Brooks analisa não existir na interação humano-máquina a “possibilidade de simetria” presente nas relações humanas, no sentido de certa igualdade entre o que as partes sentem e experienciam. Mas não descarta o uso dessas ferramentas: além do “alívio à solidão de algumas pessoas”, destaca “uma distração a quem não consegue encontrar um amigo”.

Quem adota um olhar mais crítico a essa pretensa saída é a socióloga e psicóloga americana Sherry Turkle, do Massachusetts Institute of Technology (MIT). Referência na área da tecnologia, Turkle defendeu em artigo no jornal “The New York Times”, em 2018, que a empatia demonstrada pela IA é apenas performance. “Máquinas não conhecem o arco da vida humana”, escreve.

Para ela, uma tecnologia que foi propagandeada como “melhor do que nada” rapidamente se torna “melhor do que quase tudo” ao oferecer um tipo de conexão livre das fricções e frustrações de lidar com outro ser humano.

Já em 2012 Turkle colocava em xeque os caminhos pelos quais a tecnologia tem nos levado. “Perdemos tanto assim a confiança de que estaremos presentes uns para os outros?”, pergunta ela em uma palestra TED ao comentar sobre robôs idealizados para fazer companhia a humanos. Chamada “Conectados, Mas Sós?”, a palestra aborda o que ela classifica como “um novo modo de estarmos sozinhos, juntos”. Com o celular à mão, teríamos nos acostumado a uma relação distraída, mantendo sempre uma distância segura que nos dá total controle sobre quando abandonar uma conversa.

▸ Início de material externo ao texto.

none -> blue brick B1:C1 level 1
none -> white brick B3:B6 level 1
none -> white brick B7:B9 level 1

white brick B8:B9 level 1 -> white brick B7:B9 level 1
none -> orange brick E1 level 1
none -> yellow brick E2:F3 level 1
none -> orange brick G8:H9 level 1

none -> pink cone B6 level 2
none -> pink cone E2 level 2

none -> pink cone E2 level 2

Daí deriva uma série de problemas, avalia Turkle. Quando desaprendemos a ter conversas profundas, em tempo real, que nos colocam em situação de vulnerabilidade, perdemos muito em desenvolvimento pessoal. “Nós usamos as conversas com os outros para aprender a conversar com nós mesmos.”

Sem o cultivo da habilidade de estar só (não confundir com ser solitário), ficam prejudicadas a construção da identidade e a capacidade de criar vínculos significativos. “Estar sozinho parece um problema a ser solucionado”, diz Turkle. Ao menor sinal de tédio, pessoas correm para seus celulares em busca de distração.

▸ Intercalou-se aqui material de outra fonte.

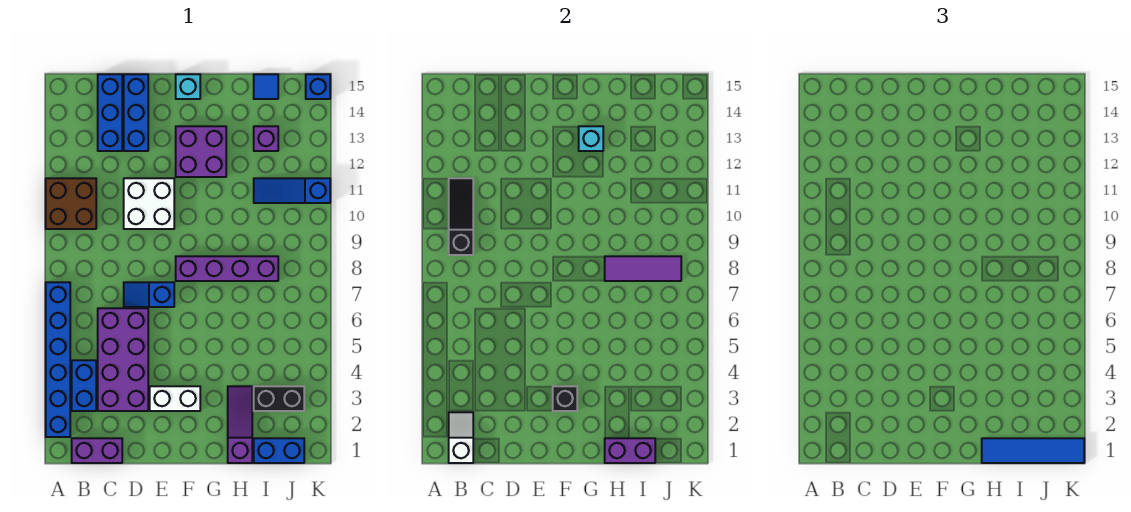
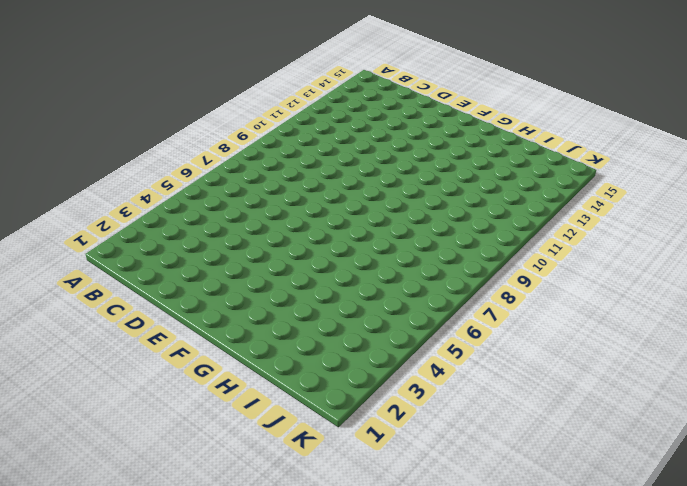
none -> blue brick A2:A7 level 1
none -> brown brick A10:B11 level 1
none -> purple brick B1:C1 level 1

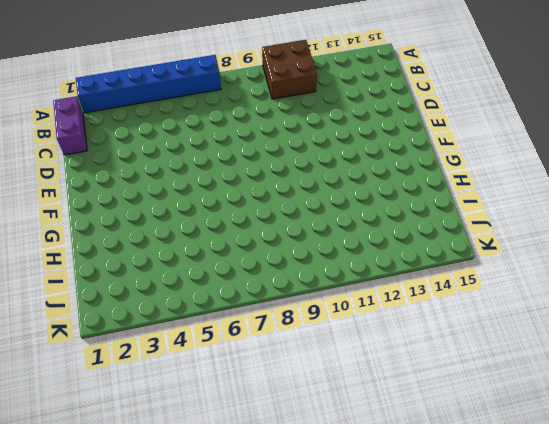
none -> blue brick B3:B4 level 1
none -> purple brick C3:D6 level 1
none -> blue brick C13:C15 level 1

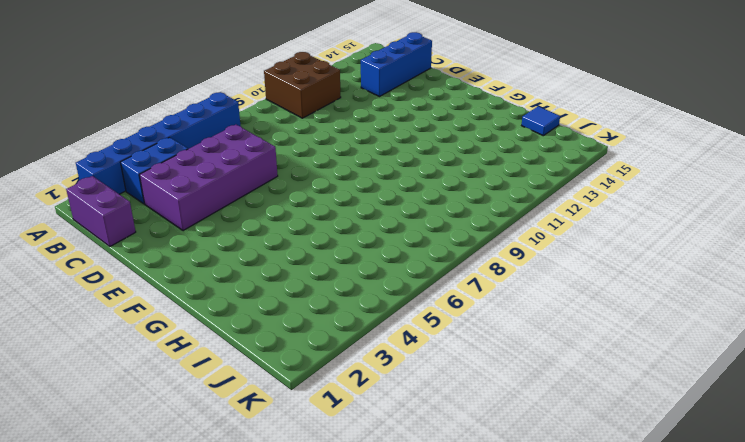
none -> blue slope D7:E7 level 1 top E
none -> white brick D10:E11 level 1
none -> blue brick D13:D15 level 1

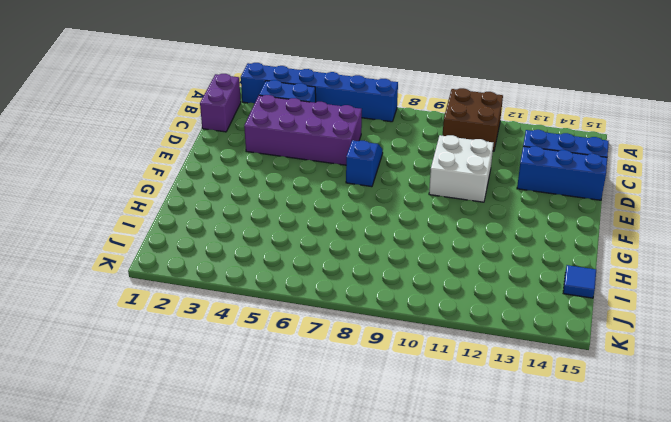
none -> white brick E3:F3 level 1
none -> purple brick F8:I8 level 1
none -> purple brick F12:G13 level 1

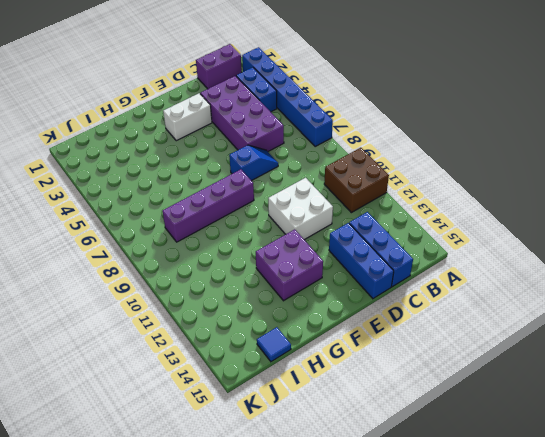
none -> cyan brick F15 level 1
none -> purple slope H1:H3 level 1 top 1
none -> blue brick I1:J1 level 1

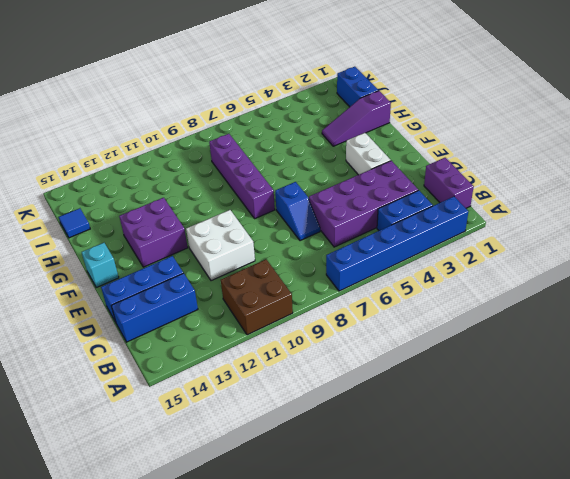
none -> black brick I3:J3 level 1
none -> blue slope I11:K11 level 1 top K
none -> purple brick I13 level 1

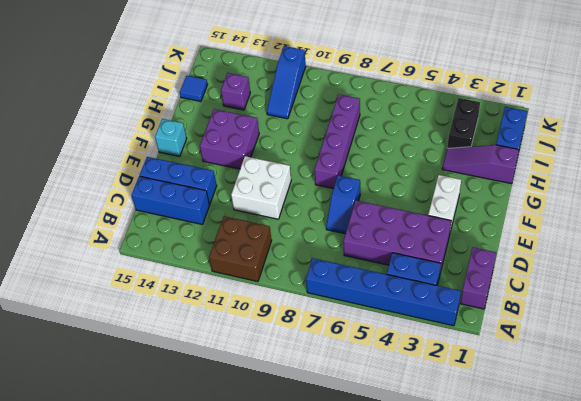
none -> blue brick K15 level 1
none -> white slope B1:B2 level 2 top 1
none -> black slope B9:B11 level 2 top 9

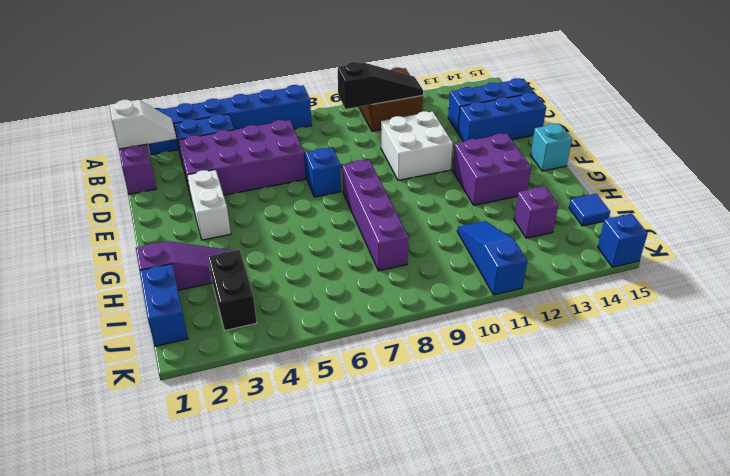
none -> black brick F3 level 2
none -> cyan brick G13 level 2
none -> purple brick H1:I1 level 2

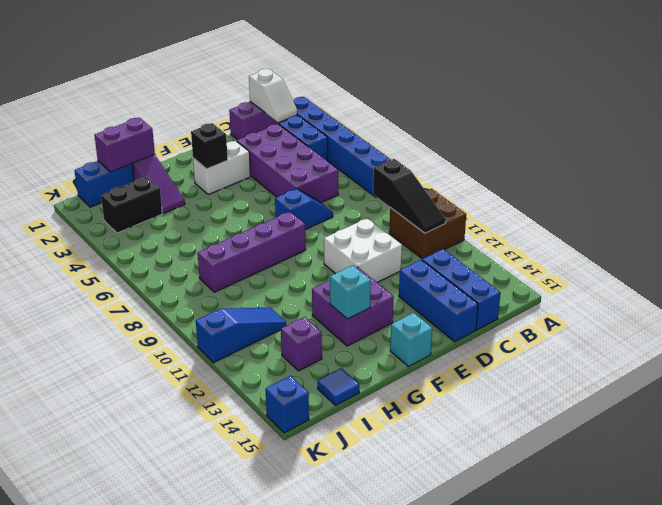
none -> purple tile H8:J8 level 2
none -> blue tile H1:K1 level 3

A intelectual adiciona uma dimensão política a essa discussão. Como fica a democracia diante de tecnologias que corroem a capacidade de ouvir, negociar e criar consenso com quem você diverge? “Penso nas redes sociais como máquinas antiempatia”, disse ela ao podcast da American Psychological Association, em 2022. “Nós precisamos aprender a conversar com quem discordamos.”

Se, na visão de Turkle, empatia é a chave para relações humanas de qualidade, Diogo Cortiz, da PUC-SP, aponta outra habilidade como primordial para lidar com o que vem pela frente. “O mais importante é o senso crítico”, diz. “A tecnologia é muito fácil, muito convincente. Ela nos prende pelo design, pela arquitetura, pelos algoritmos, porque é desenhada para isso, mas não podemos abrir mão do distanciamento.”

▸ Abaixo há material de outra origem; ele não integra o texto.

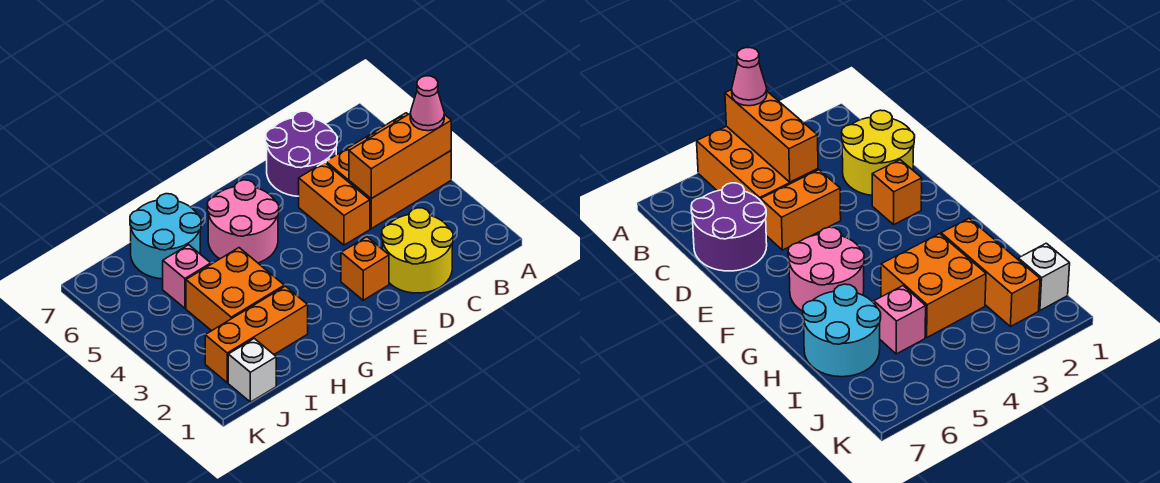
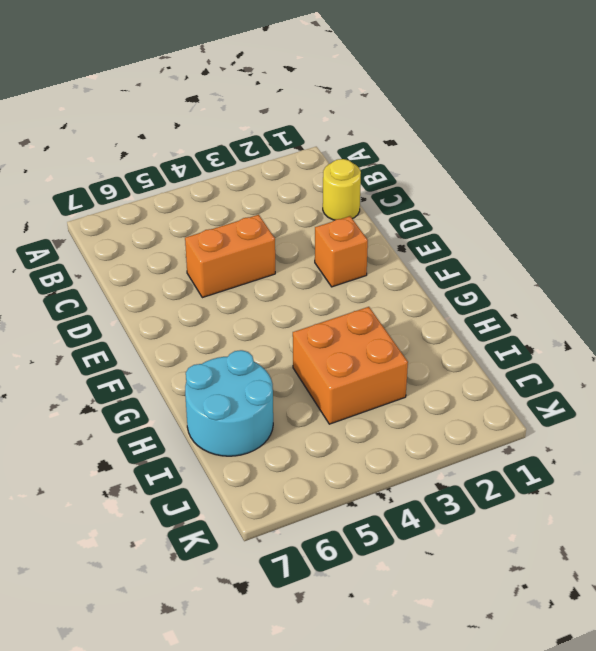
yellow round brick C1 level 1 -> yellow round brick C1:D2 level 1
none -> orange brick A4:C5 level 1
none -> purple round brick C6:D7 level 1
none -> pink round brick F5:G6 level 1

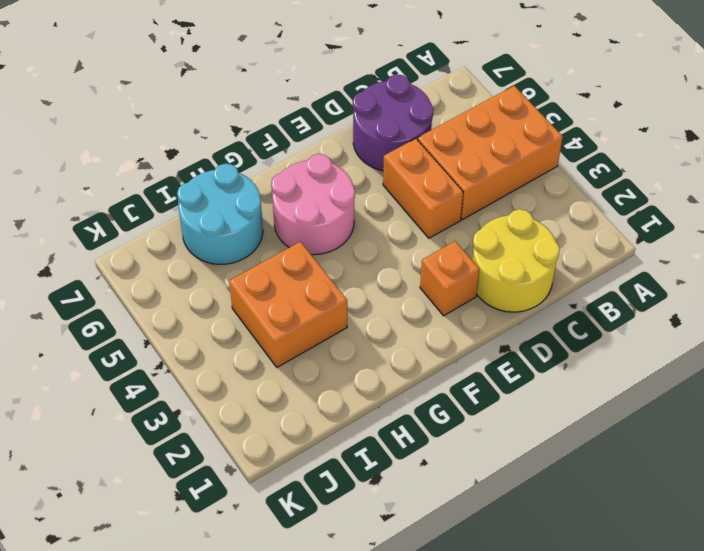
none -> orange brick H2:J2 level 1
none -> pink brick I5 level 1
none -> white brick J1 level 1

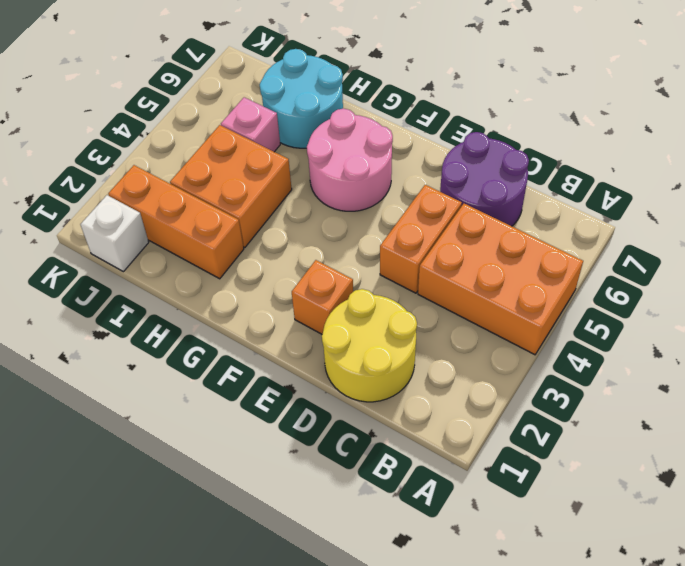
none -> orange brick A4:C4 level 2
none -> pink cone A4 level 3

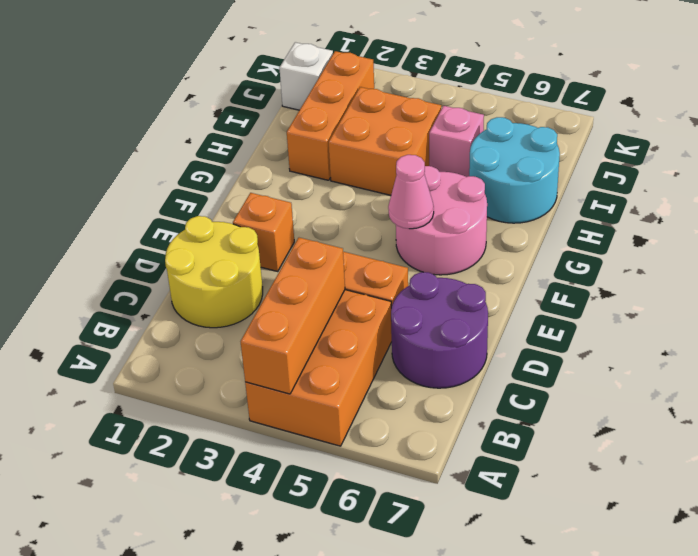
pink cone F5 level 2 -> pink cone A4 level 3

Cortiz ressalta a necessidade de mais debates e pesquisas interdisciplinares para compreender a intimidade artificial em suas várias dimensões. “Você consegue coletar uma quantidade imensa de dados a partir das interações, o que passa por questões de privacidade e transparência. É um poder que estará nas mãos de algumas organizações, com grupos de empresas oferecendo serviços íntimos em nível global.”

Em um horizonte de crescente dificuldade em diferenciar o que é humano do que é artificial no ambiente online, o pesquisador alerta também para o perigo de manipulação em larga escala. “Imagine perfis que se passam por pessoas e começam a ter uma relação íntima com o usuário, conduzindo-o até o ponto de modular suas ações e percepções de mundo”, diz. “Deve haver transparência. A IA não pode se passar por humano.”

Se a presença da IA nas nossas relações é um caminho sem volta, Cortiz aponta como premente a reflexão sobre quais papéis desejamos atribuir à tecnologia. “A tecnologia não vai solucionar todos os problemas. Ela tem potencialidades, mas também traz muitas questões que podem ser evitadas e outras que devem ser evitadas. Faz parte do desafio da humanidade entender como conduzir isso e colocar limites éticos.”